Responding to a deluge of complaints, the state is revamping its school performance test to make it less confusing to students and less controversial to their parents.
When they are through with the 1993 version, state officials hope they will have a test that gives students clear instructions and enough time to get the work finished.
They also hope to have eliminated sensitive questions, such as the 1992 essay that asked students to decide if nude dancing is constitutionally protected as free speech.
And for the first time since the Maryland School Performance Assessment Program began, next year's version of the exam will be "field tested" on New York City and Philadelphia students to gauge the fairness of the time limits.
The moves to improve the test were announced yesterday at Baltimore County Sudbrook Center, where some 400 teachers and state officials had gathered to work on making sure the test is appropriate for the third-, fifth- and eighth-graders who take it.
"We now think we have cut all we need to cut from the test," said Assistant State Superintendent Robert Gabrys, who said 15 of the 100 tasks in the 1992 test were found to be faulty.

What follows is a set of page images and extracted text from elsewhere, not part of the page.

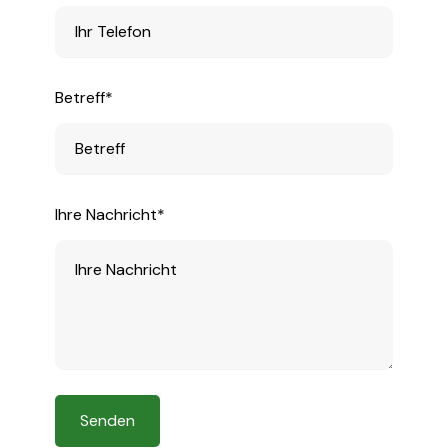
Betreff*
Ihre Nachricht*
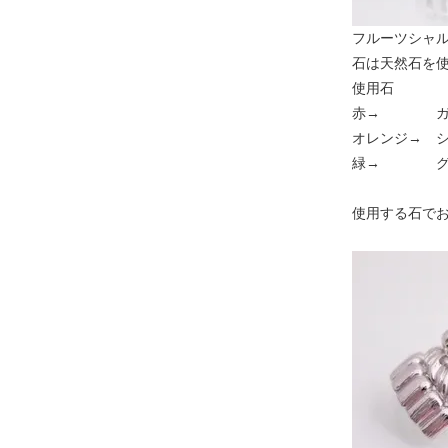
フルーツシャ
石は天然石を
使用石
赤→ ガ
オレンジ→ 
緑→ グリ
使用する石で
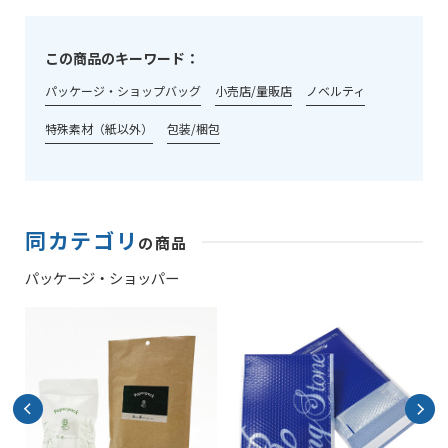
この商品のキーワード：
パッケージ・ショップバッグ
小売店/量販店
ノベルティ
特殊素材（紙以外）
包装/梱包
同カテゴリ
の商品
パッケージ・ショッパー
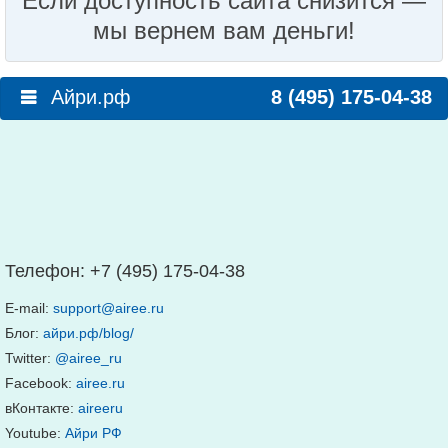
Если доступность сайта снизится —
мы вернем вам деньги!
Айри.рф
8 (495) 175-04-38
Телефон:
+7 (495) 175-04-38
E-mail:
support@airee.ru
Блог:
айри.рф/blog/
Twitter:
@airee_ru
Facebook:
airee.ru
вКонтакте:
aireeru
Youtube:
Айри РФ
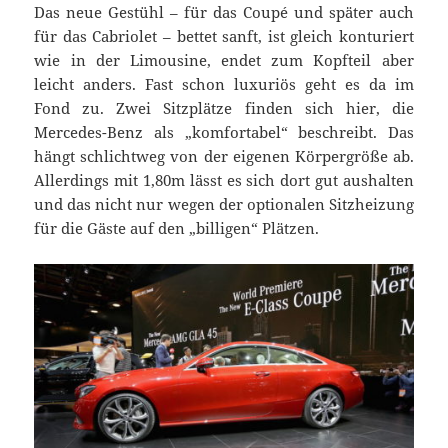
Das neue Gestühl – für das Coupé und später auch
für das Cabriolet – bettet sanft, ist gleich konturiert
wie in der Limousine, endet zum Kopfteil aber
leicht anders. Fast schon luxuriös geht es da im
Fond zu. Zwei Sitzplätze finden sich hier, die
Mercedes-Benz als „komfortabel“ beschreibt. Das
hängt schlichtweg von der eigenen Körpergröße ab.
Allerdings mit 1,80m lässt es sich dort gut aushalten
und das nicht nur wegen der optionalen Sitzheizung
für die Gäste auf den „billigen“ Plätzen.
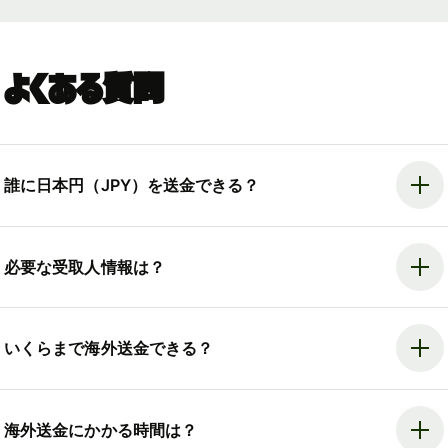
よくある質問
誰に日本円（JPY）を送金できる？
必要な受取人情報は？
いくらまで海外送金できる？
海外送金にかかる時間は？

Maryland's 24 school districts first administered the nine-hour assessment program over eight days in May 1991, asking students to apply classroom skills in tasks involving language, mathematics, science and social studies. Students wrote essays, charted graphs and, beginning with the May 1992 tests, conducted laboratory experiments.
In 1991, while one Baltimore County elementary school objected to the test, the first round went smoothly. But last year, there were widespread complaints about the test, as students failed to finish large portions, or could not understand the instructions.
Anne Arundel County officials threatened not to administer it again. The Maryland State Teachers Association asked that the results be thrown out.
Eight hundred teachers sent back surveys to the state when asked their opinions of the 1992 test. Gail Lee, a science teacher at Arundel Middle School, was one of about 30 who returned detailed criticisms.
"I filled up pages and pages," said the eighth-grade teacher, whose students were frustrated by not having time for sections they knew they could perform well on.
Some specific glitches included asking students to paste animal cut-outs on a piece of paper that was too small. Another task asked students to roll a ball or cart down a ramp they constructed, but allowed only 15 minutes for what proved to be a 35-minute job. Or the test instructed students to look out a window, an impossibility in many Maryland classrooms.
Perhaps the most infamous question centered on the First Amendment. One-third of the state's 60,000 fifth-graders had to write about freedom of speech, choosing from pictures of a woman with a boom box, a student protester, and a carnival barker urging people to come see a nude dancer, represented by a silhouette.
Dr. Gabrys said only 13 percent of the students chose to write about nude dancing and only one essay seemed flippant. Another student, whose teacher had pasted paper over the woman's body parts, lifted the flap and wrote: "When are they going to stop treating us like babies?"
The State Department of Education declined to discard the 1992 scores, although it did agree to eliminate some parts of the test before evaluating them. Its officials then asked teachers, parents and "non-educators" how to improve the tests.
"This has been a major collaboration with all the local school systems," Dr. Gabrys said. "They would like us to do it better. When a standardized test fails, the reaction usually is 'Get rid of it.' This one, everyone's interested in helping us fix it."
"And since I've been here, I've seen every one of those issues addressed. I liked that," Ms. Lee said yesterday.
The idea of the test is to avoid the traditional multiple-choice and short-answer tests, which asked only that students achieve basic competency in a few areas. CTB MacMillan/McGraw Hill helped state testing specialists develop the assessment program at a cost of $1.7 million.
The early tests are to be used to set a statewide goal that schools must reach by the year 2000. Scores, on a scale of 1-5, with 1 being the highest, are released on a school-by-school basis. Students do not receive individual assessments.
When the state released the 1991 results in March 1992, almost 70 percent of the students scored at the two lowest levels.